I’m an American who has worked for European HQ companies most of my life, and I recognize many of the names, but many of my American friends even the cycling ones do not.

Yes, many of these companies do business largely in Europe.

I’m sure the audience for TDF is massively skewed toward Europe. In my university alumni WhatsApp group almost all the TDF conversations are between the European + UK based folks. The Americans and Canadians almost completely sit it out.

Haha! I’ve found if I Google the sponsors I get the companies first, while my wife gets the cycling teams first.

Even though I am 100X the cycling fan she is.
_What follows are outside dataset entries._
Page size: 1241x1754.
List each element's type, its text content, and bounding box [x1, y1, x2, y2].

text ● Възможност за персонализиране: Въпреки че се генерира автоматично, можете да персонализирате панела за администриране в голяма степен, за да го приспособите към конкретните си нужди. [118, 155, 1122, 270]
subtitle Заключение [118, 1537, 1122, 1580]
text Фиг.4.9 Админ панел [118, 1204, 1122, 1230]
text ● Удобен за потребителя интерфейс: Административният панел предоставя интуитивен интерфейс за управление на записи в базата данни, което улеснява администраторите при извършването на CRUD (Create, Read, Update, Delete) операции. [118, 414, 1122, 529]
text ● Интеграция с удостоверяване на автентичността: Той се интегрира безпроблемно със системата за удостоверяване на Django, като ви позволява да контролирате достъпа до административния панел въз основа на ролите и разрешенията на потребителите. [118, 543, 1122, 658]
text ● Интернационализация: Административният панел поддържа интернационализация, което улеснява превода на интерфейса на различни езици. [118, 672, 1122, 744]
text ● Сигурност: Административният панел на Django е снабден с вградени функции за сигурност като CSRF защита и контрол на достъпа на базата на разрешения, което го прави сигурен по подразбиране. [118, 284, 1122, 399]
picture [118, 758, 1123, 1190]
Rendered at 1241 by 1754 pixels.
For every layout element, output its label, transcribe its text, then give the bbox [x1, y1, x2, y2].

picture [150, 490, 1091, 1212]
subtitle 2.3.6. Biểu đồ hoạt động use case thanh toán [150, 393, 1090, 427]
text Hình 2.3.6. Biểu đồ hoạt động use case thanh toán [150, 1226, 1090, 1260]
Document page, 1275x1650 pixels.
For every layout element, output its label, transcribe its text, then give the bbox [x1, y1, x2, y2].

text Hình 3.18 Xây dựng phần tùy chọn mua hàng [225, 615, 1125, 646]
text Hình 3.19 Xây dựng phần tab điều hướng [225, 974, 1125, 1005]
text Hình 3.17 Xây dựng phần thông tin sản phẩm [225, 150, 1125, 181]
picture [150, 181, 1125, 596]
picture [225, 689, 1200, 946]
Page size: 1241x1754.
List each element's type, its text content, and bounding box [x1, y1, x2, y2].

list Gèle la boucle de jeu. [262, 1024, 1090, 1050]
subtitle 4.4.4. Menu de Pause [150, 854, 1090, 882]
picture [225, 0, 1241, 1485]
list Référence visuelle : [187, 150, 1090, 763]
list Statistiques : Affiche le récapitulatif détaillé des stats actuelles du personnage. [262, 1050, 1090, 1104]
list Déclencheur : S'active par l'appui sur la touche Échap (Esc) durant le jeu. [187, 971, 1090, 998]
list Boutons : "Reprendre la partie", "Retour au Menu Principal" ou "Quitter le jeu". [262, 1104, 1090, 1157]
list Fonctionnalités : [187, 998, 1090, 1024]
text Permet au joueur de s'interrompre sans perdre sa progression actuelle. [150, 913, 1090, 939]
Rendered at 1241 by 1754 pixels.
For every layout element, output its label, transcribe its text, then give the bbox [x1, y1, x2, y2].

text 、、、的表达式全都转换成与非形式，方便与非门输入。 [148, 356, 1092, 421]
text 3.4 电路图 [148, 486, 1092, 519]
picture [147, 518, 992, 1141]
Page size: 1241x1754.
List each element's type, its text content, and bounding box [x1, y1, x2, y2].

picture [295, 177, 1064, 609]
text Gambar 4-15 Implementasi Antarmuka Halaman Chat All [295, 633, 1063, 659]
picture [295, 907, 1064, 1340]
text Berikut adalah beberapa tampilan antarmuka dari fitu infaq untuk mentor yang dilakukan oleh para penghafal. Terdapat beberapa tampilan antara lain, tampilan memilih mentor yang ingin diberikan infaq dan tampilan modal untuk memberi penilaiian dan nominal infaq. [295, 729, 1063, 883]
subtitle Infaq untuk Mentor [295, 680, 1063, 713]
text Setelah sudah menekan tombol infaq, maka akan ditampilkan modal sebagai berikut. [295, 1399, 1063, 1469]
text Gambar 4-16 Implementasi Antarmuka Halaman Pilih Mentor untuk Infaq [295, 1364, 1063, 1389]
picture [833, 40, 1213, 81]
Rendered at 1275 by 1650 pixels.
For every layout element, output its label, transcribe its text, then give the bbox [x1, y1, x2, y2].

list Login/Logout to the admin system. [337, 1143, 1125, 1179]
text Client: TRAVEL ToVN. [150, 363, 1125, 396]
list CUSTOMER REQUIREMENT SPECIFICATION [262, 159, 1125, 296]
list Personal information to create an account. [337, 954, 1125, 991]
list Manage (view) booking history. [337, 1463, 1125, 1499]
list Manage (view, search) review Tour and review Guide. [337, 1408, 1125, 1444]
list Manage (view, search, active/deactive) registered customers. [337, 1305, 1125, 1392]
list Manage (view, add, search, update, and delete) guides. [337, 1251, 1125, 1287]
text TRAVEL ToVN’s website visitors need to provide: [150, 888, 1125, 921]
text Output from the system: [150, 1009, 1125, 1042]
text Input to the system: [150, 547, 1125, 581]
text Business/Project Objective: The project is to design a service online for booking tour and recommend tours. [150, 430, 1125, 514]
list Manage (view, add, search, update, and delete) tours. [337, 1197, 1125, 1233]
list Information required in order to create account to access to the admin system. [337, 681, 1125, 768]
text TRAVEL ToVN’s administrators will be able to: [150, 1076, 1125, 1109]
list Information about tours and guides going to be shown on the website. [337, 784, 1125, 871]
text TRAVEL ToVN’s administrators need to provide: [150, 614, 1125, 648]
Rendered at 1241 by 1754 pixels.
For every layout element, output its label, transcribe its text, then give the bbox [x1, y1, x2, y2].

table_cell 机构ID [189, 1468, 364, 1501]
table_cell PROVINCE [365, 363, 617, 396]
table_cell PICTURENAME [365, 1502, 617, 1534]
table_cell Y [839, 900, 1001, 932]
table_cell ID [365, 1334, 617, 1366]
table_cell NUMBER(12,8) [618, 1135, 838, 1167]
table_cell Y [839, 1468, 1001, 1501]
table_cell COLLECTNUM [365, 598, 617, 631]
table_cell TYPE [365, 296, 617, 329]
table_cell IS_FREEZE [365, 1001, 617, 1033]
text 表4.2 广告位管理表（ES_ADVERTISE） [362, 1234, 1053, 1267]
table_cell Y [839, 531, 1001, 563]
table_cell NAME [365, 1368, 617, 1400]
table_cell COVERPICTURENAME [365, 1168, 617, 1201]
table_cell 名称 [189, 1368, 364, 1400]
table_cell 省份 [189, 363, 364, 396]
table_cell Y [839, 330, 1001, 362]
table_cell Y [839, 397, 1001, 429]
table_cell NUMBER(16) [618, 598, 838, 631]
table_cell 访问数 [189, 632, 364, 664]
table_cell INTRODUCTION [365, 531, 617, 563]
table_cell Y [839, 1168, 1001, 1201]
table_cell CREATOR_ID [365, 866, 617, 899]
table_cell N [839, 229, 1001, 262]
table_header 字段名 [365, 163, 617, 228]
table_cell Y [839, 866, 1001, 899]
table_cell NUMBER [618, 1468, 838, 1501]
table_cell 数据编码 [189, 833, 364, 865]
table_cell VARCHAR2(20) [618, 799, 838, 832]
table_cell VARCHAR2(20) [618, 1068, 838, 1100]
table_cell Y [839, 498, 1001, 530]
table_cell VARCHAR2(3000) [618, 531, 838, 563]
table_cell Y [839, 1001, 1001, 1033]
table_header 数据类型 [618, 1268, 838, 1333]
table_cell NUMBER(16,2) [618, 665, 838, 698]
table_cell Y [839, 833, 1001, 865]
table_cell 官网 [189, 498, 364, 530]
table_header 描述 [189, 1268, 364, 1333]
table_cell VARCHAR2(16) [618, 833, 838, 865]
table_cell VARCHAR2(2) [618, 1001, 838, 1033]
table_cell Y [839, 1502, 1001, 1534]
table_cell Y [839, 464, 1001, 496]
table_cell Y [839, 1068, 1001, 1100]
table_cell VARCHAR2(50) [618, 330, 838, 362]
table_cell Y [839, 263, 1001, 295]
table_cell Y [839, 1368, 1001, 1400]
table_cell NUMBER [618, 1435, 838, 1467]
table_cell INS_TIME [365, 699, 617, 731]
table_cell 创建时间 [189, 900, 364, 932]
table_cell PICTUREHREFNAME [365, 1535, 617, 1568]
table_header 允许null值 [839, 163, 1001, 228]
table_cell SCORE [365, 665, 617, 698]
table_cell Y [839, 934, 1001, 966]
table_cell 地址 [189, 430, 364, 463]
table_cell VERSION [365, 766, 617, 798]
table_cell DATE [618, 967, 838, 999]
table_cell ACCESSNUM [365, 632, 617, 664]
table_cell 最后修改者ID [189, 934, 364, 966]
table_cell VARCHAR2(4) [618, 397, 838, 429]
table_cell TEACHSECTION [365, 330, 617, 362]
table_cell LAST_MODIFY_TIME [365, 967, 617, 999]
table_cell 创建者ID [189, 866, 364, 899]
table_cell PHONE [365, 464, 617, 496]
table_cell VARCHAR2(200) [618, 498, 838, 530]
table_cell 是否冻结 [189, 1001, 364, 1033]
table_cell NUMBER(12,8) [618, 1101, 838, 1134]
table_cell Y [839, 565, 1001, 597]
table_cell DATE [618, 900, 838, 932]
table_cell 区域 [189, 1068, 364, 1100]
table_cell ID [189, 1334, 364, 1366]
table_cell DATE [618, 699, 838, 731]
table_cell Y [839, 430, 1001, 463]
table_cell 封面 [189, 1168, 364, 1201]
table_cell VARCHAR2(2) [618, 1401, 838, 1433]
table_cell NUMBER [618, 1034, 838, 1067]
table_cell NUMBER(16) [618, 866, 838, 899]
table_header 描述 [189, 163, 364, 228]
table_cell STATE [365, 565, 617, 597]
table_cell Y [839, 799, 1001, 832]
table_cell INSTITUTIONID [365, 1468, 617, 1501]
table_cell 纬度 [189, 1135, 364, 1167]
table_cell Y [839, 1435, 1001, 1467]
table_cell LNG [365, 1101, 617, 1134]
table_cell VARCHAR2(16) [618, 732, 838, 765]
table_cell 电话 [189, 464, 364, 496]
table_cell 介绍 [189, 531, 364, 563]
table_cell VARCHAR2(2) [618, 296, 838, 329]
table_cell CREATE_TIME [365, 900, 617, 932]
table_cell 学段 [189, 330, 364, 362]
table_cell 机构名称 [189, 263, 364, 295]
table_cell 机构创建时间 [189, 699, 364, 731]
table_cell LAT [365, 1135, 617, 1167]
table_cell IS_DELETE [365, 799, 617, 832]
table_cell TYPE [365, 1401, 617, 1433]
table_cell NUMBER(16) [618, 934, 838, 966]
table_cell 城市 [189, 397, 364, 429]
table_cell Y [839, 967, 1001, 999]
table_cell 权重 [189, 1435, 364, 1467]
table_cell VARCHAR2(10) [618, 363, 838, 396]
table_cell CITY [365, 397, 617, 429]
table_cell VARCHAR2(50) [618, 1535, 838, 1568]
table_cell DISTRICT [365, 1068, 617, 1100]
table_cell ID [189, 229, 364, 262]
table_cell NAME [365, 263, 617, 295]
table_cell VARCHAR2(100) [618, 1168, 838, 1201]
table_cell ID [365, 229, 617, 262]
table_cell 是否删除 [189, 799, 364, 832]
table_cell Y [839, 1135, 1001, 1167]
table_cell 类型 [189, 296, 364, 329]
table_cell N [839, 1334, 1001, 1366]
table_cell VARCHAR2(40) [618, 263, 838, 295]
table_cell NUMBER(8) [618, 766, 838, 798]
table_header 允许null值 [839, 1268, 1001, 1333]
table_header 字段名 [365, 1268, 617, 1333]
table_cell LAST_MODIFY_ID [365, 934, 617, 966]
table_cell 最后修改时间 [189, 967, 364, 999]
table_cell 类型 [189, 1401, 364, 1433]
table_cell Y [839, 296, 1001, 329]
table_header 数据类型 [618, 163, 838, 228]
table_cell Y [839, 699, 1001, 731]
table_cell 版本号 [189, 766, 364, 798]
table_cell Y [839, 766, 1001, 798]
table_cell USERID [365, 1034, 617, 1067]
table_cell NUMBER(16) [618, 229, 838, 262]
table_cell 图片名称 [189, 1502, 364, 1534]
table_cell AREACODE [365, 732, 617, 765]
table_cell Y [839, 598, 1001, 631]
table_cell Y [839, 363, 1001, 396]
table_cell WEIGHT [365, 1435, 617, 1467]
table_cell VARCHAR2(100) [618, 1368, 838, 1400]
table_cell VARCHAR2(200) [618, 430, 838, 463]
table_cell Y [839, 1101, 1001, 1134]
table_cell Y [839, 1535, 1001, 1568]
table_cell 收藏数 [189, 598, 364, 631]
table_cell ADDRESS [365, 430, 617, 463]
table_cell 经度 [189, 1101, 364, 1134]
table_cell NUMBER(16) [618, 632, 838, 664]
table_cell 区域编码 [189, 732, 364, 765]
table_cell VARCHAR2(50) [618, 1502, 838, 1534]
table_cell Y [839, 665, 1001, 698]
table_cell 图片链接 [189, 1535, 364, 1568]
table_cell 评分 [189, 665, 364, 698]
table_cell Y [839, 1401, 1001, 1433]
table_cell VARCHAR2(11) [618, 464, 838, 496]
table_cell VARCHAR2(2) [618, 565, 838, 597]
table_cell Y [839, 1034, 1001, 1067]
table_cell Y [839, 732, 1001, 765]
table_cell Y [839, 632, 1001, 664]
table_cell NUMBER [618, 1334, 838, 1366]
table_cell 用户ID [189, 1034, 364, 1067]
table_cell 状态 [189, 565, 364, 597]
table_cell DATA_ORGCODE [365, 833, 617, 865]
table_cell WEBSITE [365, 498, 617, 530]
I know that the viewership, and therefore sponsorship, skews heavily to Europeans, but it still seems like I should have heard of more of them. I just did searches for the largest companies in France, Germany, England, and Italy. There were quite a few I’d heard of.

Most of the ones I was familiar with, though, were for things like cars, oil, banking, etc. Those don’t seem to be the sort of industries that sponsor the TdF.

In a strange way, I kinda like that about the TdF. It’s like watching foreign soccer games or pictures of Piccadilly Circus; just bright colors without feeling like they’re trying to sell me something.

One team has a larger sponsor that’s a Canadian company and they also have several Canadian riders because of that sponsor.

Has anyone been following the Tour de France Femmes?

USPS had a team from 1988-2007. Unfortunately, looking at the official records, they didn’t have any success. For the last 3 years they were USPS/Discovery Channel. RadioShack had a team as well.

I knew about US Postal and Discovery Channel. I’d forgotten about Radio Shack, but now that you mention them it does sound familiar. There was a 7-Eleven team back in the '80s (won the Giro d’Italia in '88) that changed sponsorship to Motorola until they folded in 1996.

Still, for most of the names and logos I see at the Tour, I haven’t the faintest idea what they do.